A tristeza necessária

Mas, pra fazer um samba com beleza/ É preciso um bocado de tristeza/ É preciso um bocado de tristeza./ Senão não se faz um samba não. Baden Powell e Vinícius de Moraes, em Samba da Bênção

Juventude e alegria, aliados a um sem número de bens materiais e festas onde só há gente bonita, sorrindo com seus dentes perfeitos. Se palenteólogos do futuro toparem apenas com a filmes publicitários, será essa a dedução sobre nossa época. Se forem mais fundo, bem aí a coisa mudará, pois virá à tona a hipocrisia por trás de tanta alegria falsa e superficial.

Estamos esquecendo a tristeza: vamos da alegria fútil à depressão, sem qualquer estágio intermediário. Recheados de falsidade na alegria, preocupados com o irreal na depressão. Mas, no meio, há uma saudável tristeza, necessária não apenas para o crescimento, mas para a sobrevivência.

Precisamos da tristeza assim como da palavra, como da esperança e da euforia. Precisamos da tristeza porque precisamos de equilíbrio.

Em uma novela antiga (quem diria?) uma moça diz a um poeta: “Poeta não nasceu para ser feliz, mas para fazer os outros felizes”. Exageros e simplicismos à parte, o samba de Vinícius e Baden-Powell diz a mesma coisa, com mais profundidade. Alguém já imaginou a literatura sem tristeza? A música? Não dizemos que um filme é bom por termos nos esbaldado de chorar ao assisti-lo? Não ouvimos centenas de vezes a mesma canção que toca nossa alma e torce nosso coração? Não admiramos o poema esculpido com a dor da saudade?
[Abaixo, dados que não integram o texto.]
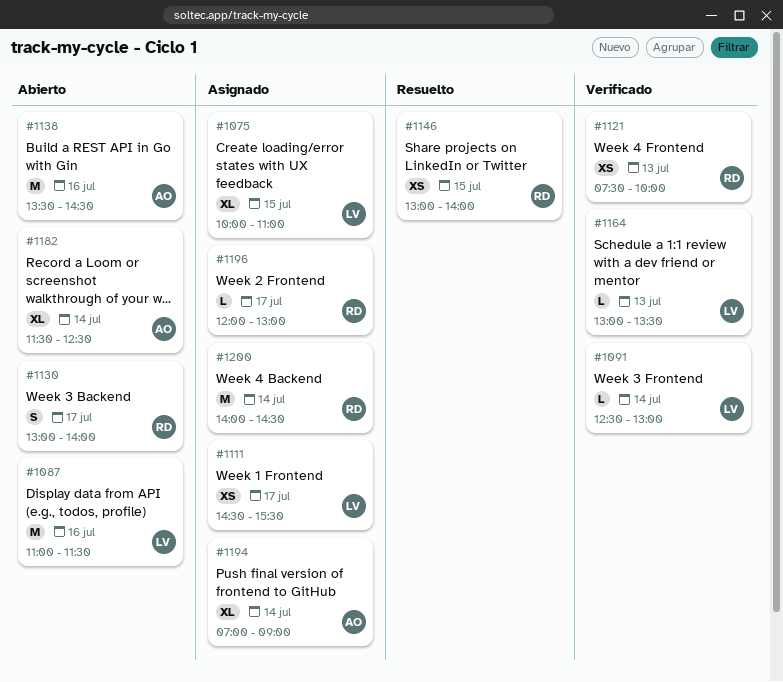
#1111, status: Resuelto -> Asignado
É possível não reconhecer a incomensurável beleza da “Pietá”, de Michelangelo, resumindo, talvez as dores de todas as mães do mundo?
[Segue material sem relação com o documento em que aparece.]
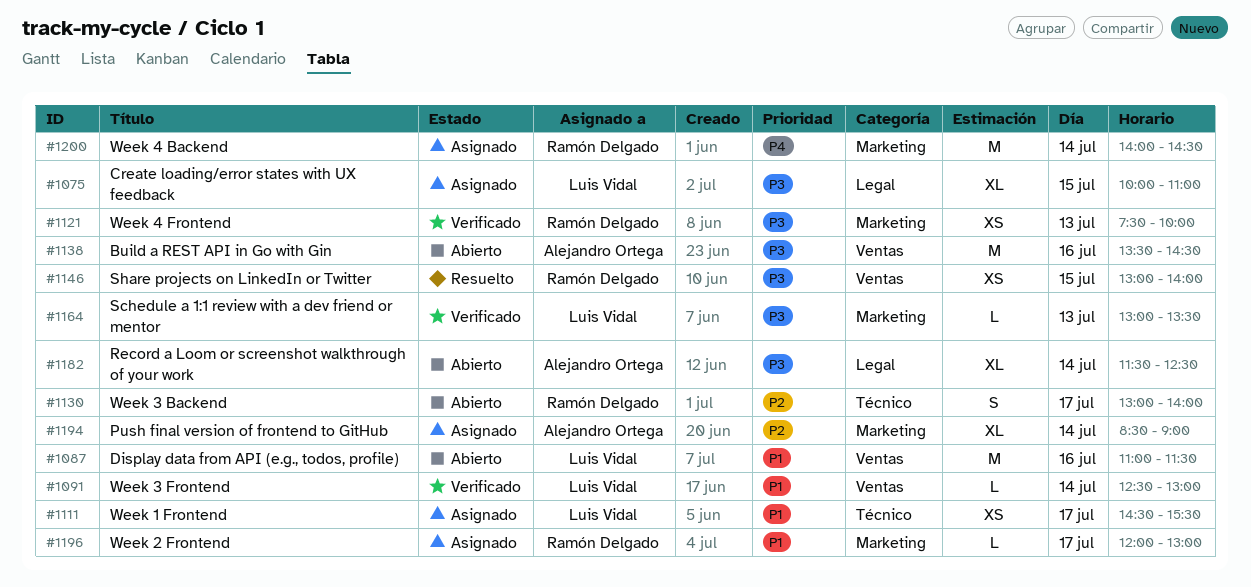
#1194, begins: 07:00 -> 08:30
A tristeza tem uma sabedoria que nenhum outro sentimento tem: já nasce introspectiva, já nasce poema e lição. Cobre-nos com seu manto cinza, mas dá-nos sempre a perspectiva do brilho da aurora, mesmo que nada mais reste. Fugir dela é inútil, ela nos acha, mesmo quando escondidos atrás de risos e gargalhadas, e nos chama à razão.

Não deve ser nossa companheira de todas as horas, não, porque ela também é sem-vergonha, mas estar aí, visitar-nos uma ou outra vez não faz mal não. Se vier com cheiro de nostalgia e gosto de doce dor, melhor.